- [EXERCISE GOAL]:
The records below are to be transcribed exactly, with the pictures removed.

::::::

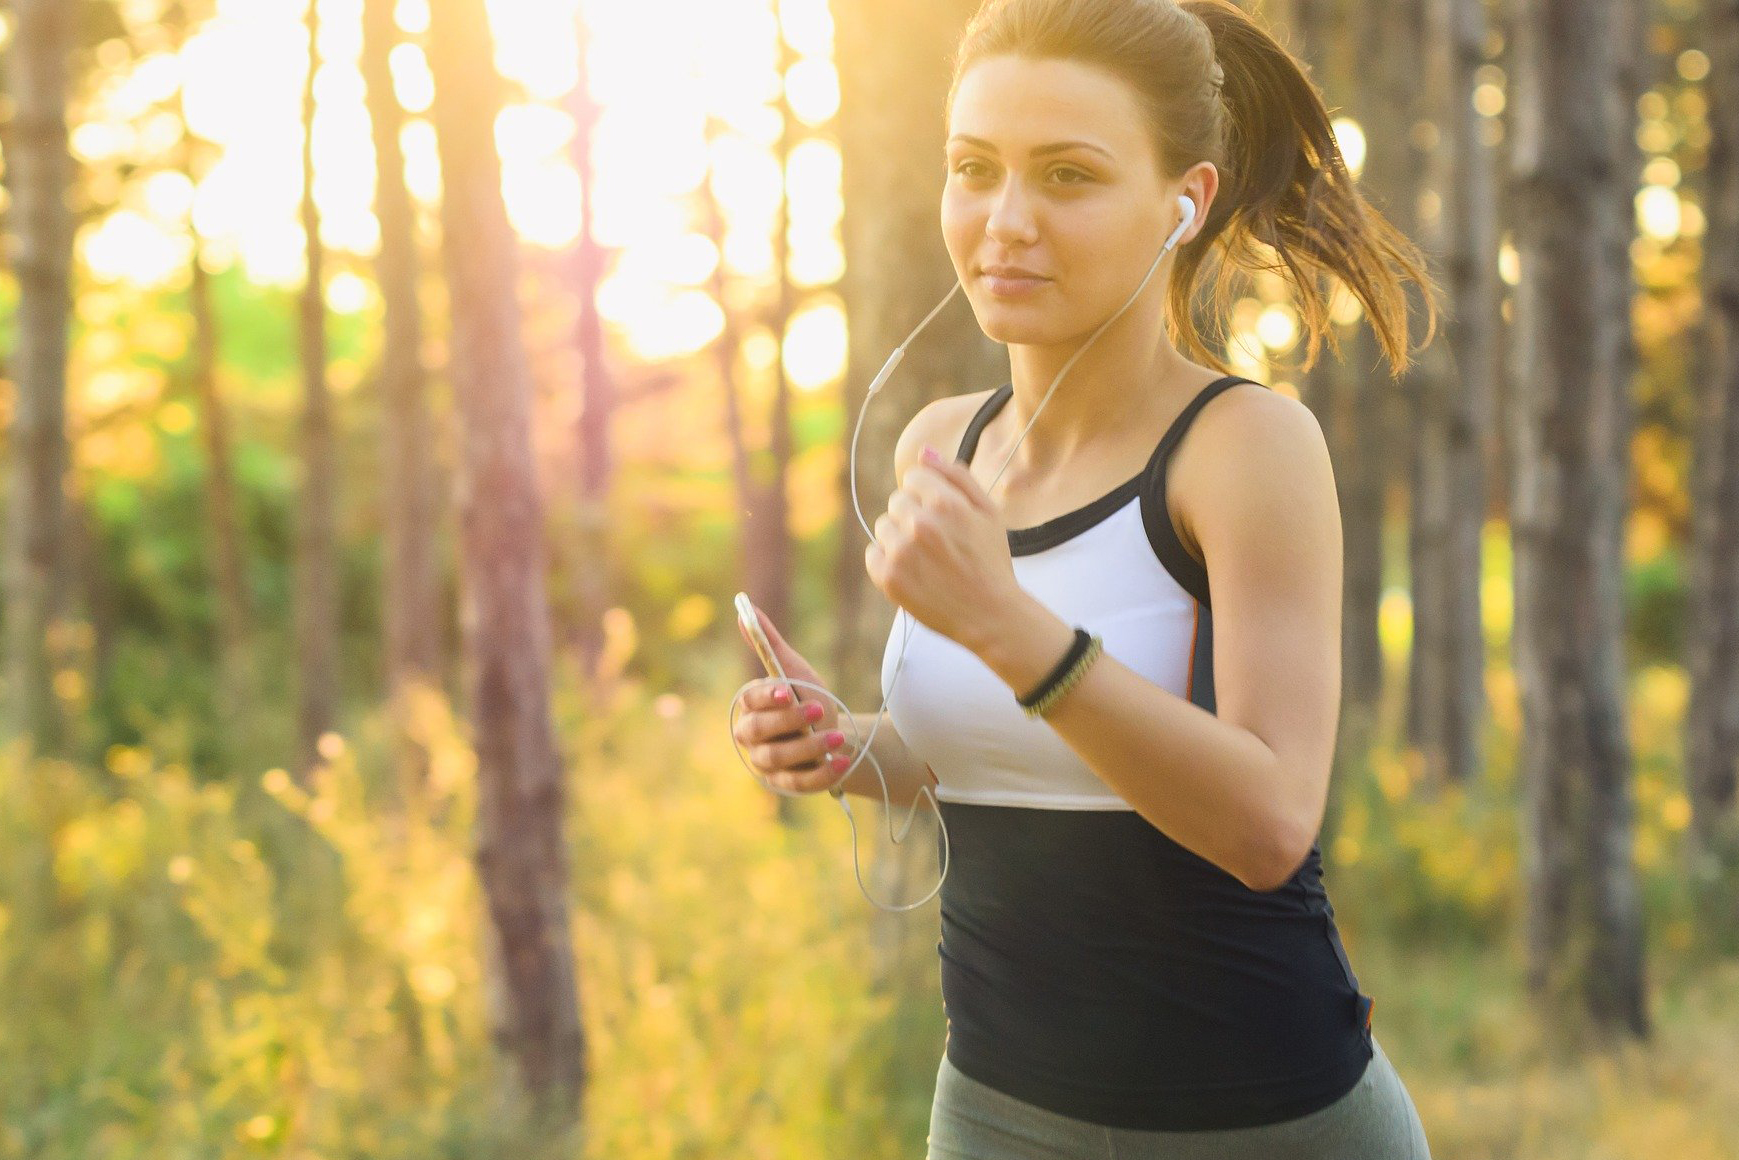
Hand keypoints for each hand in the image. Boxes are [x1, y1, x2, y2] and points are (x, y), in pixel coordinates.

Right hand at [733, 603, 853, 793]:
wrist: (836, 735)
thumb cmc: (809, 699)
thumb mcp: (796, 671)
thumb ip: (769, 645)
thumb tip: (744, 608)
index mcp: (751, 708)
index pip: (750, 702)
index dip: (766, 697)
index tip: (787, 690)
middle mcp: (752, 738)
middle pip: (758, 731)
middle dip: (789, 721)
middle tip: (819, 710)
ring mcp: (768, 764)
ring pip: (779, 758)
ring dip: (809, 748)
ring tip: (837, 737)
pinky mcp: (787, 785)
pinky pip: (799, 783)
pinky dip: (821, 774)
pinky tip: (842, 761)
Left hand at [865, 445, 1020, 652]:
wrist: (990, 615)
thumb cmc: (991, 561)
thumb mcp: (988, 512)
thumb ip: (957, 477)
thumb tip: (924, 451)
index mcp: (946, 503)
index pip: (913, 478)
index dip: (928, 495)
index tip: (942, 516)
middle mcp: (920, 524)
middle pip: (896, 501)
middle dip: (913, 516)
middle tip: (937, 542)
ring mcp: (901, 552)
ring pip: (883, 526)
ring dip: (899, 538)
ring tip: (927, 559)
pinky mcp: (888, 578)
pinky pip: (873, 554)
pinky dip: (887, 561)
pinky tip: (913, 572)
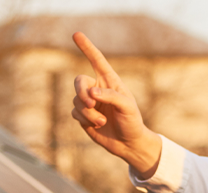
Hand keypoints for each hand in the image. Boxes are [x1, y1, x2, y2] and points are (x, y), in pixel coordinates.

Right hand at [70, 32, 162, 176]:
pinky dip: (84, 119)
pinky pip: (75, 113)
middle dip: (81, 92)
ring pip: (76, 100)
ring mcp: (89, 102)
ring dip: (88, 112)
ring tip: (102, 121)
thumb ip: (110, 96)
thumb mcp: (127, 107)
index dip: (87, 47)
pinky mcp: (83, 116)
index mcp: (110, 81)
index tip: (76, 34)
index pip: (96, 60)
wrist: (128, 143)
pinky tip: (97, 125)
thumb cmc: (132, 122)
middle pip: (79, 82)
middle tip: (91, 102)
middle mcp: (97, 89)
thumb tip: (91, 93)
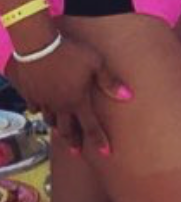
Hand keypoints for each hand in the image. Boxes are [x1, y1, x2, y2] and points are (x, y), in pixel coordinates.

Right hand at [7, 33, 131, 155]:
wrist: (38, 47)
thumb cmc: (71, 53)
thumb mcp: (96, 64)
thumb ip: (110, 81)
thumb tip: (128, 96)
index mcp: (78, 101)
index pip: (91, 126)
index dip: (99, 141)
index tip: (106, 153)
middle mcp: (60, 105)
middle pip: (67, 129)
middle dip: (73, 141)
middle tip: (77, 151)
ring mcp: (44, 100)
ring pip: (50, 120)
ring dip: (57, 127)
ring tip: (61, 132)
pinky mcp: (31, 93)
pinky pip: (36, 107)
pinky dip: (41, 111)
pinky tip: (42, 110)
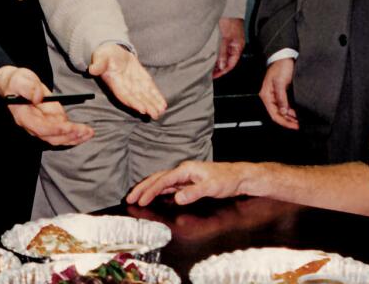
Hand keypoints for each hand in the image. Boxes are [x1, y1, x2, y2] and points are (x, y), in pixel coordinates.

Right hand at [0, 66, 93, 145]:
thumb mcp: (20, 80)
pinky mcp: (51, 122)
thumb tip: (38, 96)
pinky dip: (75, 134)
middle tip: (86, 131)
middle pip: (52, 137)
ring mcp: (43, 125)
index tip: (68, 126)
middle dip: (70, 135)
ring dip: (75, 137)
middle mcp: (34, 126)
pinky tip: (85, 133)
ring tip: (89, 133)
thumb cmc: (17, 82)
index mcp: (25, 117)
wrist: (15, 85)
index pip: (40, 128)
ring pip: (59, 138)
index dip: (54, 129)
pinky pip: (63, 133)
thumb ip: (28, 87)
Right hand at [88, 43, 166, 118]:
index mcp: (115, 83)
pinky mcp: (141, 80)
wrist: (112, 51)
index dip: (133, 102)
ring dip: (153, 104)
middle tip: (155, 114)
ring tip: (161, 111)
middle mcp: (125, 87)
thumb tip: (92, 69)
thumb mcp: (100, 57)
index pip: (124, 95)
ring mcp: (134, 84)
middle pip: (137, 99)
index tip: (142, 109)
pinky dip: (156, 96)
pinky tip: (163, 104)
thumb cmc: (104, 55)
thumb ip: (98, 64)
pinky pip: (150, 90)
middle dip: (146, 107)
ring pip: (145, 96)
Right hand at [127, 160, 251, 205]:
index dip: (150, 190)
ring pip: (162, 182)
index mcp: (186, 169)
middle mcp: (183, 171)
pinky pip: (169, 186)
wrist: (239, 177)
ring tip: (136, 197)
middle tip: (129, 197)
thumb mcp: (211, 187)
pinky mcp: (189, 182)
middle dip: (143, 188)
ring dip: (149, 189)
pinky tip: (154, 196)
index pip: (163, 180)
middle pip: (158, 178)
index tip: (140, 200)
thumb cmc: (227, 179)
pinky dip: (159, 191)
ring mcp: (185, 176)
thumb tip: (177, 198)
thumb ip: (194, 193)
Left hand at [213, 17, 244, 78]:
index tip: (214, 75)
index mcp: (238, 47)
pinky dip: (216, 54)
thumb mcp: (225, 38)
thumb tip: (221, 66)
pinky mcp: (225, 38)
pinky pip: (221, 50)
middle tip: (209, 73)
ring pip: (223, 56)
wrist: (227, 9)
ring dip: (217, 61)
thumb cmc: (230, 21)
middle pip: (227, 61)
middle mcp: (235, 46)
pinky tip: (209, 56)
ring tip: (208, 67)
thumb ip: (223, 52)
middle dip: (219, 68)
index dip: (223, 71)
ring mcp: (230, 42)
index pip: (231, 64)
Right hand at [259, 58, 298, 129]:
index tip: (294, 126)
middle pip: (278, 115)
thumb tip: (283, 111)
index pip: (274, 114)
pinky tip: (297, 113)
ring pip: (282, 111)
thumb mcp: (280, 82)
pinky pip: (285, 105)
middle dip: (288, 121)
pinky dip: (291, 111)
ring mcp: (276, 95)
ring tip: (300, 120)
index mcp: (266, 95)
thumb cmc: (280, 66)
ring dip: (290, 117)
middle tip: (299, 125)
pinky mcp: (281, 93)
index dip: (284, 122)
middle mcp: (270, 97)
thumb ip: (281, 97)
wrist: (284, 56)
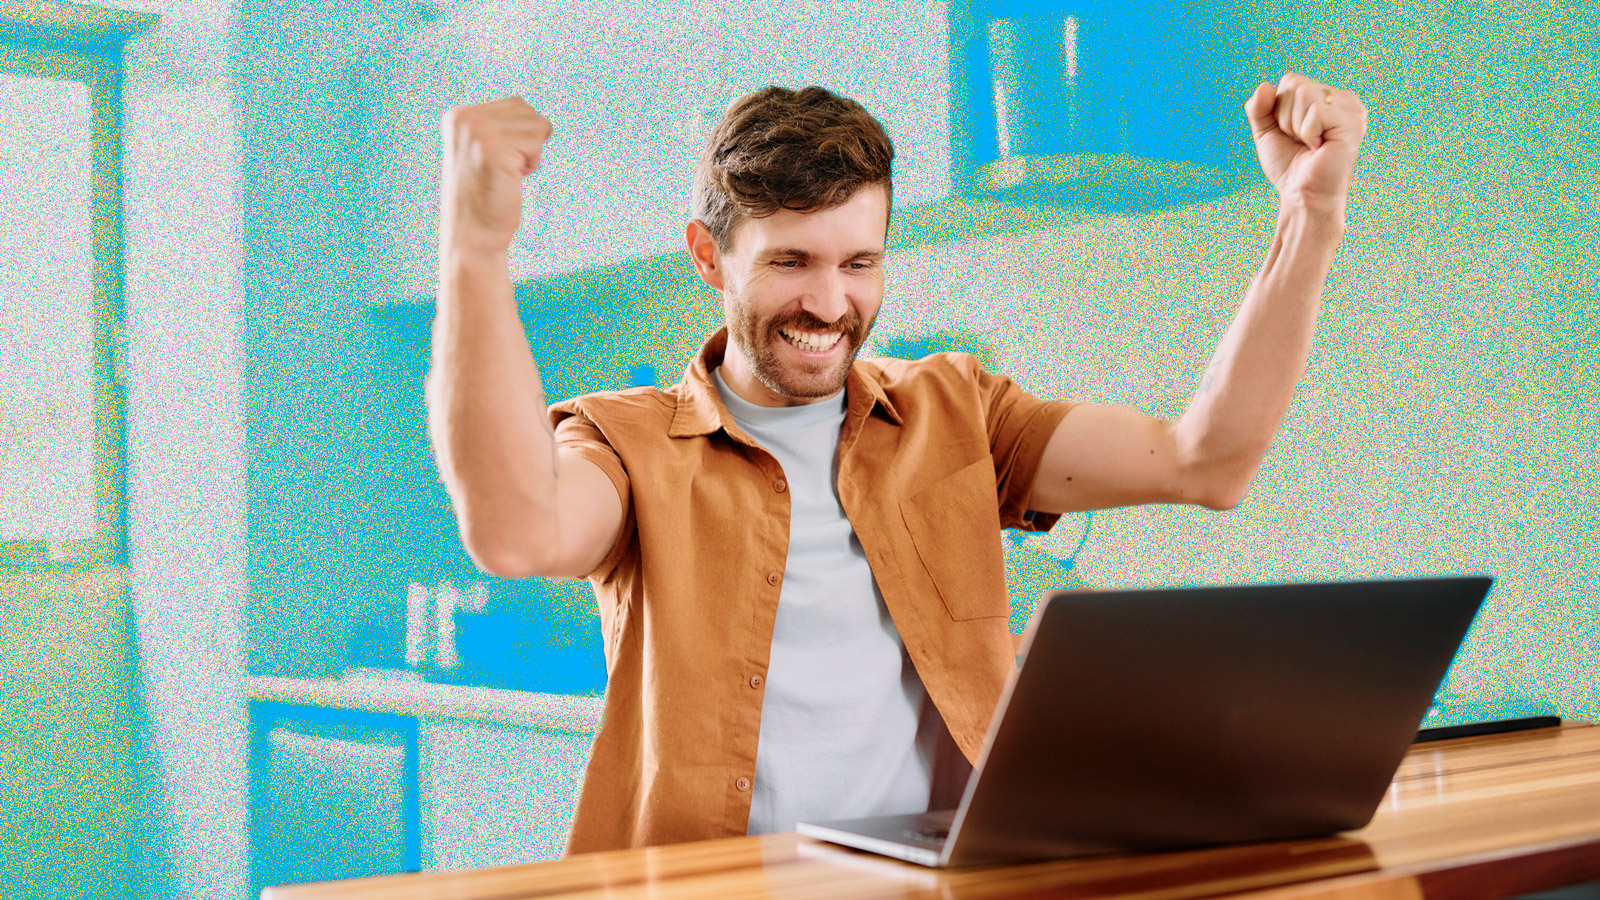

::::::

- [TASK OUTPUT]:
Hand keypoints for each hand in the image. Boxes are [x1, y1, x2, y2] and points are (x, y), in pixel coordinates.

Right hand at [733, 603, 853, 793]:
wrist: (836, 735)
thumb cmc: (809, 699)
thumb mcp: (796, 671)
thumb ip: (769, 645)
thumb tip: (744, 608)
index mcp: (751, 708)
index pip: (750, 702)
index dip: (766, 697)
index tip: (787, 690)
middle mcp: (752, 738)
middle pip: (758, 731)
middle dip: (789, 721)
middle tip: (819, 710)
ring mcp: (768, 764)
ring pip: (779, 758)
ring dip: (809, 748)
ring tip: (837, 737)
pinky mcp: (787, 785)
pinky pip: (799, 783)
pinky dip: (821, 774)
pinky tip: (842, 761)
Left hand at [865, 445, 1020, 652]:
wrist: (990, 615)
thumb cmc: (991, 561)
thumb mcp: (988, 512)
thumb ip: (957, 477)
thumb tip: (924, 451)
index mcp: (946, 503)
index pip: (913, 478)
index dip: (928, 495)
index tip: (942, 516)
middle mcp: (920, 524)
middle pip: (896, 501)
middle dip: (913, 516)
middle tip: (937, 542)
ring mcp: (901, 552)
ring pip: (883, 526)
ring dip: (899, 538)
ring tip: (927, 559)
pinky mcp: (888, 578)
pinky pip: (873, 554)
pinky dip: (887, 561)
pinky tip: (913, 572)
Hand keypoints for each hand in the image. Boxes are [x1, y1, x2, y2] and points are (x, y), in pixel coordinates.

Right hand at [70, 32, 162, 176]:
pinky dip: (84, 119)
pinky pip: (75, 113)
middle dip: (81, 92)
ring pip: (76, 100)
ring mcp: (89, 102)
ring dip: (88, 112)
ring tip: (102, 121)
thumb ip: (110, 96)
thumb mcp: (127, 107)
index dip: (87, 47)
pinky mcp: (83, 116)
index mcp: (110, 81)
index tip: (76, 34)
index pip: (96, 60)
wrist: (128, 143)
pinky tip: (97, 125)
thumb cmc: (132, 122)
middle pip: (79, 82)
middle tip: (91, 102)
middle mcp: (97, 89)
thumb tip: (91, 93)
Hand keypoints for each hand in the image. Boxes are [x1, y1, x2, y2] and points are (x, y), in pixel coordinates.

Right hand at [7, 33, 131, 155]:
wrist: (38, 47)
thumb cmc: (71, 53)
thumb mcp: (96, 64)
thumb ip: (110, 81)
thumb tip: (128, 96)
index mcp: (78, 101)
index pip: (91, 126)
index dip: (99, 141)
index tip: (106, 153)
middle mcp: (60, 105)
middle pip: (67, 129)
middle dip: (73, 141)
middle tip: (77, 151)
ring mcp: (44, 100)
ring pip: (50, 120)
ring dip: (57, 127)
ring tip: (61, 132)
pinky mcp: (31, 93)
pinky pip: (36, 107)
pinky dip: (41, 111)
pinky tip: (42, 110)
Hand keypoints for each hand in the image. Boxes are [x1, y1, x2, y2] and points are (x, y), in pixel coordinates.

Right hand at [0, 66, 93, 145]:
thumb mcp: (20, 80)
pinky mcp: (51, 122)
thumb tip: (38, 96)
pinky dip: (75, 134)
middle tip: (86, 131)
middle pip: (52, 137)
ring mcp: (43, 125)
index tip: (68, 126)
middle dip: (70, 135)
ring dip: (75, 137)
middle mcp: (34, 126)
pinky tip: (85, 133)
ring tip: (89, 133)
thumb cmc: (17, 82)
index mcp: (25, 117)
wrist: (15, 85)
index pip: (40, 128)
ring pip: (59, 138)
index dip: (54, 129)
pinky pip: (63, 133)
thumb ip: (28, 87)
Right hand at [88, 43, 166, 118]:
index mcp: (115, 83)
pinky mcp: (141, 80)
wrist: (112, 51)
index dip: (133, 102)
ring dip: (153, 104)
middle tip: (155, 114)
ring tip: (161, 111)
middle mcp: (125, 87)
thumb tip: (92, 69)
thumb mcp: (100, 57)
index pip: (124, 95)
ring mcp: (134, 84)
middle pip: (137, 99)
index tip: (142, 109)
pinky dip: (156, 96)
pinky tip: (163, 104)
thumb cmc: (104, 55)
thumb ip: (98, 64)
pinky pip: (150, 90)
middle dip: (146, 107)
ring pip: (145, 96)
Right hand at [127, 160, 251, 205]:
index dip: (150, 190)
ring pip: (162, 182)
index mcp: (186, 169)
middle mcp: (183, 171)
pinky pip: (169, 186)
wrist: (239, 177)
ring tip: (136, 197)
middle tip: (129, 197)
thumb mcp: (211, 187)
pinky mcp: (189, 182)
middle dip: (143, 188)
ring dip: (149, 189)
pinky tip: (154, 196)
index pip: (163, 180)
middle pip: (158, 178)
index tip: (140, 200)
thumb cmc: (227, 179)
pinky dip: (159, 191)
ring mcp: (185, 176)
thumb tip: (177, 198)
thumb ip: (194, 193)
Left hand at [213, 17, 244, 78]:
index tip: (214, 75)
index mcp: (238, 47)
pinky dip: (216, 54)
thumb mcp: (225, 38)
thumb tip: (221, 66)
pinky mcp: (225, 38)
pinky pip: (221, 50)
middle tip: (209, 73)
ring pip: (223, 56)
wrist: (227, 9)
ring dip: (217, 61)
thumb cmc: (230, 21)
middle pip: (227, 61)
middle mcp: (235, 46)
pinky tip: (209, 56)
ring tip: (208, 67)
thumb ip: (223, 52)
middle dip: (219, 68)
index dip: (223, 71)
ring mcp: (230, 42)
index pip: (231, 64)
Right hand at [259, 58, 298, 129]:
index tip: (294, 126)
middle pip: (278, 115)
thumb tip: (283, 111)
index pip: (274, 114)
pinky tip: (297, 113)
ring pip: (282, 111)
thumb mcp: (280, 82)
pinky pip: (285, 105)
middle dip: (288, 121)
pinky dip: (291, 111)
ring mcp: (276, 95)
ring tip: (300, 120)
index mcp: (266, 95)
thumb cmc: (280, 66)
ring dip: (290, 117)
middle tip: (299, 125)
pinky mcp: (281, 93)
index dip: (284, 122)
middle mcp: (270, 97)
thumb ip: (281, 97)
wrist: (284, 56)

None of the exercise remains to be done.